La troisième surprise vient d’un petit coup de pouce de 94 millions pour recapitaliser la caisse de pension de l’Etat de Vaud, ceci vraisemblablement pour cacher le misérable taux de couverture que risque de révéler l’adaptation aux nouvelles normes légales fédérales. Nous n’avons rien contre une recapitalisation partielle de la CPEV par l’Etat, qui y tient le rôle d’employeur. Nous attendons par contre qu’un effort symétrique soit demandé aux employés, comme c’est la pratique dans toutes les caisses de pension privées.

Le budget prévoit la création de postes correspondant à 236 équivalents temps plein (ETP) en 2013, une progression du même ordre de grandeur que l’évolution démographique. Si l’on salue le renforcement des effectifs policiers (+ 30 ETP sans la reprise des policiers communaux dans le cadre de contrats de prestation) et pénitentiaires (+ 56 ETP, principalement liés au nouveau service pénitentiaire pour mineurs à Palézieux), on s’étonne de la nécessité de 118 ETP supplémentaires dans l’enseignement. La mise en place de la LEO ne sera donc pas un exercice financièrement neutre.

On peut se réjouir du montant de 340 millions prévu pour les dépenses brutes d’investissement. Il convient toutefois de relever que, même si ce ne sont pas les projets qui manquent, il n’est pas toujours possible de dépenser l’entier d’un budget ambitieux: ce fut notamment le cas en 2011, suite à des retards pris dans la planification des investissements hospitaliers et universitaires.

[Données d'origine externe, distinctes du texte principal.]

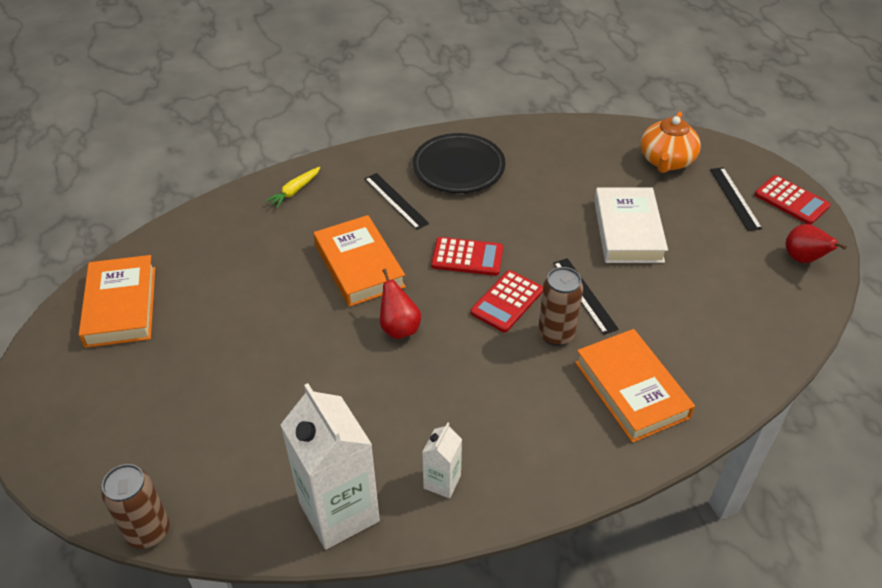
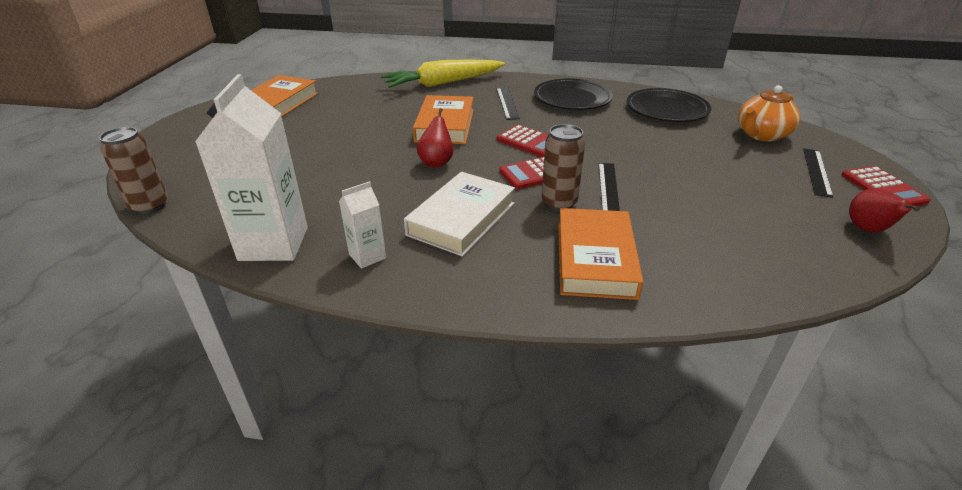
camera: 30 degrees right, 10 degrees down
(294, 191) = (443, 83): yellow carrot -> yellow carrot, size x2.30
(562, 151) = (667, 109): none -> black plate
(628, 230) = (686, 163): white book -> white book (462, 219)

Le budget 2013 réserve certainement d’autres surprises. De manière générale, l’augmentation significative (+4,6%) des charges d’exploitation de l’Etat est préoccupante: la progression est de plus du double de celle du PIB vaudois (+2%) ou de l’évolution démographique (+2 à 3% par an). Le Gouvernement ne peut donc prétendre avoir ses dépenses sous contrôle. Les recettes, quant à elles, sont sous-évaluées depuis plusieurs années dans les budgets. Cette pratique aide probablement à freiner les appétits dépensiers de certains, mais elle cache et fait durer une fiscalité excessive.